17. Suchtforum in Bayern

Grundfragen der medizinischen Verwendung von Cannabis

(lifePR) ( München, )
Seit März 2017 ist Cannabis in Deutschland als „Medikament letzter Wahl“ zugelassen. Dieses Großexperiment wird von einigen mit Freude, von anderen mit Sorge betrachtet, da die Risiken des Missbrauchs der Verordnungen aus suchmedizinischer Sicht offensichtlich sind. Die Parallele zur „Janusköpfigkeit“ der Opioide ist dabei zu beachten. Das 17. Suchtforum in Bayern informiert über den aktuellen Stand der Erkenntnisse aus Wissenschaft und Praxis rund um Cannabis als Medizin. Neben pharmazeutischen Aspekten wird Grundlagenwissen zur Verordnung und zum Einsatz von Cannabis als Arzneimittel vermittelt.
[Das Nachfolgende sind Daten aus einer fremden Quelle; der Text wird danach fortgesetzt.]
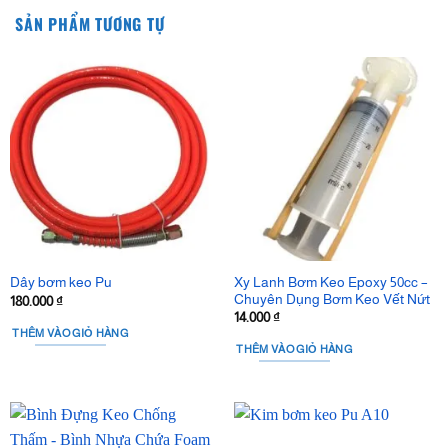
SẢN PHẨM TƯƠNG TỰ
Xy Lanh Bơm Keo Epoxy 50cc –
Dây bơm keo Pu
Chuyên Dụng Bơm Keo Vết Nứt
180.000
₫
14.000
₫
THÊM VÀO GIỎ HÀNG
THÊM VÀO GIỎ HÀNG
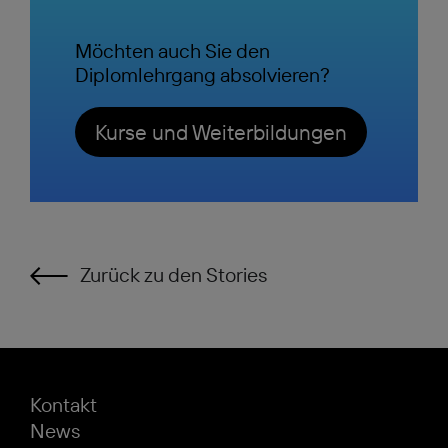
Möchten auch Sie den
Diplomlehrgang absolvieren?
Kurse und Weiterbildungen
Zurück zu den Stories
Kontakt
News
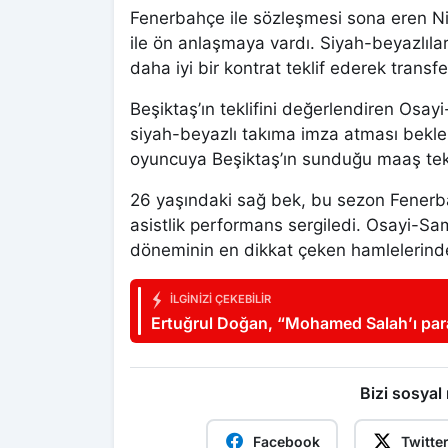
Fenerbahçe ile sözleşmesi sona eren Ni
ile ön anlaşmaya vardı. Siyah-beyazlılar
daha iyi bir kontrat teklif ederek transf
Beşiktaş’ın teklifini değerlendiren Osayi
siyah-beyazlı takıma imza atması bekle
oyuncuya Beşiktaş’ın sunduğu maaş tekli
26 yaşındaki sağ bek, bu sezon Fenerb
asistlik performans sergiledi. Osayi-Sam
döneminin en dikkat çeken hamlelerinde
İLGINIZI ÇEKEBILIR
Ertuğrul Doğan, “Mohamed Salah’ı par
Bizi sosyal
Facebook
Twitte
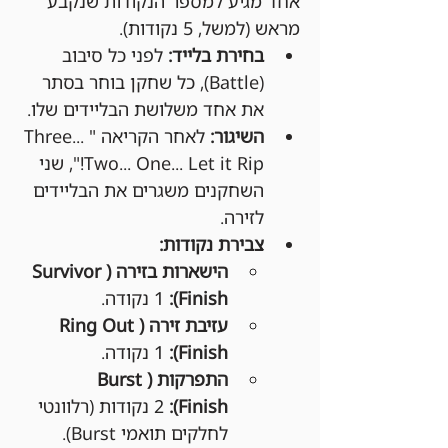
אחד מגיע למספר הנקודות שנקבע 
מראש (למשל, 5 נקודות).
בחירת בלייד:
 לפני כל סיבוב 
(Battle), כל שחקן בוחר בסתר 
את אחד משלושת הבליידים שלו.
השיגור:
 לאחר הקריאה "Three... 
Two... One... Let it Rip!", שני 
השחקנים משגרים את הבליידים 
לזירה.
צבירת נקודות:
הישארות בזירה (Survivor 
Finish):
 1 נקודה.
עזיבת זירה (Ring Out 
Finish):
 1 נקודה.
התפרקות (Burst 
Finish):
 2 נקודות (רלוונטי 
לחלקים תואמי Burst).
Hierbei werden ebenso die aktuellen Erfahrungen aus der Behandlungspraxis als auch der Begutachtungspraxis des Medizinischen Dienstes der Krankenversicherung in Bayern berücksichtigt.

„Cannabishaltige Arzneimittel sind eine sinnvolle Ergänzung für Patientinnen und Patienten mit bestimmen schweren Erkrankungen und vor allem für Tumorpatienten. Cannabis ist aber auch immer noch ein Rauschmittel und kein Allheilmittel und muss mit Augenmaß verordnet werden. Beachtet werden muss auch die optimale Darreichungsforum von Cannabis-Produkten. Aus Patientensicht ist die Kostenübernahme durch die Gesetzliche Krankenversicherung ein wichtiger Punkt. Die vorgeschriebene Begleiterhebung ist zwar ein Mehraufwand für den Arzt, bildet aber eine sinnvolle Datengrundlage für zukünftige Auswertungen und Studien“, erklärt Dr. Heidemarie Lux, Suchtbeauftragte des Vorstandes der Bayerischen Landesärztekammer (BLÄK).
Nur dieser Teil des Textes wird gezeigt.